O presidente dos Estados Unidos, Donald Trump, elogiou neste sábado os "valentes" soldados britânicos, chamando-os de guerreiros, um dia depois que as observações que ele fez sobre as tropas da aliança militar ocidental Organização do Tratado do Atlântico Norte (Otan) no Afeganistão foram descritas como "insultantes e terríveis" pelo primeiro-ministro do Reino Unido, Keir Starmer.
Trump provocou uma raiva generalizada no Reino Unido e em toda a Europa depois que ele disse que as tropas europeias tinham ficado fora das linhas de frente no Afeganistão.
O Reino Unido perdeu 457 militares mortos no Afeganistão, sua guerra no exterior mais mortal desde a década de 1950. Durante vários dos anos mais intensos da guerra, o Reino Unido liderou a campanha aliada em Helmand, a maior e mais violenta província do Afeganistão, ao mesmo tempo em que lutava como o principal aliado dos EUA no campo de batalha do Iraque.
"Os GRANDES e muito VALENTES soldados do Reino Unido sempre estarão com os Estados Unidos da América!", escreveu Trump no Truth Social. "No Afeganistão, 457 morreram, muitos ficaram gravemente feridos, e eles estavam entre os maiores de todos os guerreiros. É um vínculo forte demais para ser quebrado."
Os comentários iniciais de Trump provocaram uma reação excepcionalmente forte de Starmer, que tende a evitar críticas diretas a Trump em público.
O gabinete do premiê britânico emitiu uma declaração para dizer que o primeiro-ministro havia conversado com o presidente no sábado sobre o assunto.

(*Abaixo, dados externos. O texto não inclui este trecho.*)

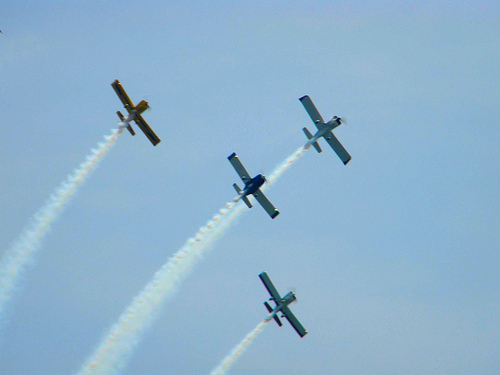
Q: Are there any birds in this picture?
A: No, there are no birds.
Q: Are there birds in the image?
A: No, there are no birds.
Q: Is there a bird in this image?
A: No, there are no birds.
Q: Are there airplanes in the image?
A: Yes, there is an airplane.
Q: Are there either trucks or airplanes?
A: Yes, there is an airplane.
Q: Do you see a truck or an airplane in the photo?
A: Yes, there is an airplane.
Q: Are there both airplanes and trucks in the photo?
A: No, there is an airplane but no trucks.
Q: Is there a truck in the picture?
A: No, there are no trucks.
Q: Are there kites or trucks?
A: No, there are no trucks or kites.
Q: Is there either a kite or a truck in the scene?
A: No, there are no trucks or kites.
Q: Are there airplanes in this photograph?
A: Yes, there is an airplane.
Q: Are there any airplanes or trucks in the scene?
A: Yes, there is an airplane.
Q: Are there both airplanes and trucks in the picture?
A: No, there is an airplane but no trucks.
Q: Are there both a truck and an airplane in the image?
A: No, there is an airplane but no trucks.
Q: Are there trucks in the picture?
A: No, there are no trucks.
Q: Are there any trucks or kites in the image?
A: No, there are no trucks or kites.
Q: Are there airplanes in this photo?
A: Yes, there is an airplane.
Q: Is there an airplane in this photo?
A: Yes, there is an airplane.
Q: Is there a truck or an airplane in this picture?
A: Yes, there is an airplane.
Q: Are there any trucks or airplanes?
A: Yes, there is an airplane.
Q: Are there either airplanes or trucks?
A: Yes, there is an airplane.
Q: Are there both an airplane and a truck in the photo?
A: No, there is an airplane but no trucks.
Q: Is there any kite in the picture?
A: No, there are no kites.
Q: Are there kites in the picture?
A: No, there are no kites.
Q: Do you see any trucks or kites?
A: No, there are no kites or trucks.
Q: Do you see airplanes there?
A: Yes, there is an airplane.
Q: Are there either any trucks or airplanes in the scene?
A: Yes, there is an airplane.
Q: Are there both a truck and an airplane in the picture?
A: No, there is an airplane but no trucks.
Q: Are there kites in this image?
A: No, there are no kites.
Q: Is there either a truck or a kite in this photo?
A: No, there are no kites or trucks.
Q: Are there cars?
A: No, there are no cars.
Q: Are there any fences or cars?
A: No, there are no cars or fences.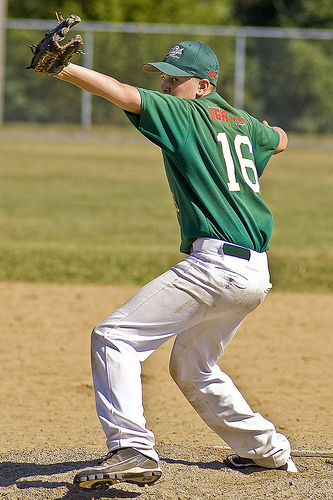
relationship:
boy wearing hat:
[27, 10, 296, 492] [142, 40, 219, 89]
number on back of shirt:
[213, 130, 260, 194] [126, 86, 281, 254]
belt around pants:
[220, 243, 253, 261] [88, 237, 291, 471]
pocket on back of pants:
[209, 266, 246, 308] [88, 237, 291, 471]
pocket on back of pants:
[255, 282, 271, 307] [88, 237, 291, 471]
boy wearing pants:
[27, 10, 296, 492] [88, 237, 291, 471]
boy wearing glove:
[27, 10, 296, 492] [27, 10, 86, 79]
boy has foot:
[27, 10, 296, 492] [223, 452, 299, 474]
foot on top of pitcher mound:
[223, 452, 299, 474] [1, 445, 331, 500]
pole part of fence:
[233, 32, 246, 126] [2, 17, 332, 152]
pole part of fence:
[79, 28, 94, 138] [2, 17, 332, 152]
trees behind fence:
[7, 1, 332, 134] [2, 17, 332, 152]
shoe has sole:
[71, 446, 162, 492] [76, 469, 161, 491]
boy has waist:
[27, 10, 296, 492] [181, 218, 272, 264]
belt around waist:
[220, 243, 253, 261] [181, 218, 272, 264]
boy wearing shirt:
[27, 10, 296, 492] [126, 86, 281, 254]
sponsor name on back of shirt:
[209, 105, 247, 129] [126, 86, 281, 254]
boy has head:
[27, 10, 296, 492] [159, 41, 219, 105]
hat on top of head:
[142, 40, 219, 89] [159, 41, 219, 105]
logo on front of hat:
[163, 42, 185, 63] [142, 40, 219, 89]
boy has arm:
[27, 10, 296, 492] [54, 63, 142, 114]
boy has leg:
[27, 10, 296, 492] [85, 264, 215, 444]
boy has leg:
[27, 10, 296, 492] [167, 312, 274, 454]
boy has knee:
[27, 10, 296, 492] [90, 319, 106, 348]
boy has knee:
[27, 10, 296, 492] [166, 351, 184, 385]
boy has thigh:
[27, 10, 296, 492] [111, 278, 172, 322]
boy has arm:
[27, 10, 296, 492] [251, 119, 289, 156]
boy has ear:
[27, 10, 296, 492] [194, 77, 211, 97]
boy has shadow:
[27, 10, 296, 492] [1, 456, 227, 500]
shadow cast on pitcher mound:
[1, 456, 227, 500] [1, 445, 331, 500]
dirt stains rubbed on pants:
[88, 282, 260, 417] [88, 237, 291, 471]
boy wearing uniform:
[27, 10, 296, 492] [89, 86, 291, 468]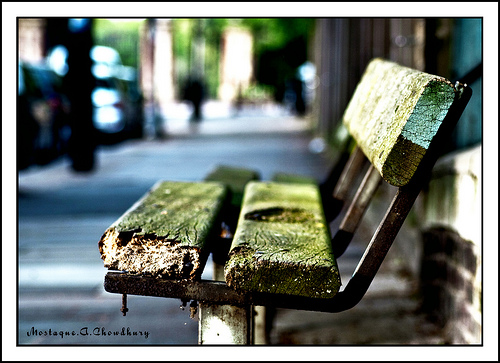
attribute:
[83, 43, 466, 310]
bench — wood, empty, old, green, black, brown, metal, worn, rusted, wooden, rusty, bolt, dirty, brick, sitting, back, pole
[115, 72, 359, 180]
street — empty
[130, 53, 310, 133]
sun — shining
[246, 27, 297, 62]
tree — leafy, green, blurry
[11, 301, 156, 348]
name — black, character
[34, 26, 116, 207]
pole — black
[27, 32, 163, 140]
car — parked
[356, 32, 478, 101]
window — teal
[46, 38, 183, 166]
vehicle — colored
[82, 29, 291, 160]
background — blurry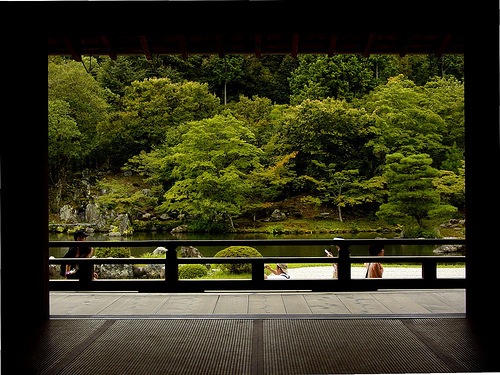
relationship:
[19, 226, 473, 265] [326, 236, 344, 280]
pond behind man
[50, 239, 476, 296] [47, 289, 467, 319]
fence by walkway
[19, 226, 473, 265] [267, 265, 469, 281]
stream by sand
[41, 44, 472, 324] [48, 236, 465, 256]
doorway near lake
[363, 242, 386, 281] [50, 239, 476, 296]
woman beyond fence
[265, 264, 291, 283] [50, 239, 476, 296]
person by fence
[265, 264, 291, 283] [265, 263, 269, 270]
person using a camera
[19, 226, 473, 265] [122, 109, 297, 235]
lake near a tree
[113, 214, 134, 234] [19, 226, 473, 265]
rock near lake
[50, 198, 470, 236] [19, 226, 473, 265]
shore by lake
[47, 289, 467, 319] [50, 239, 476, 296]
walkway near fence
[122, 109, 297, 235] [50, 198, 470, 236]
tree on bank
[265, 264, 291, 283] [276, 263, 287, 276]
person has a head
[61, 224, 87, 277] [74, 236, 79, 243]
person has an ear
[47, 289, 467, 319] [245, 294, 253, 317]
sidewalk has a crack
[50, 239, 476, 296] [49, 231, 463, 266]
fence near pond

"O primeiro-ministro falou sobre os bravos e heroicos soldados britânicos e americanos que lutaram lado a lado no Afeganistão, muitos dos quais nunca voltaram para casa", disse a declaração. "Nunca devemos nos esquecer de seu sacrifício", disse ele.
Veteranos no Reino Unido e em outros lugares têm se alinhado para condenar os comentários do presidente dos EUA no programa "Mornings with Maria" da Fox Business Network na quinta-feira, no qual ele disse que os Estados Unidos "nunca precisaram" da aliança transatlântica e acusou os aliados de ficarem "um pouco fora da linha de frente" no Afeganistão.
Entre eles estava o filho mais novo do rei Charles, o príncipe Harry, que serviu duas vezes no Afeganistão.
"Esses sacrifícios merecem ser discutidos de forma verdadeira e com respeito", disse ele em um comunicado.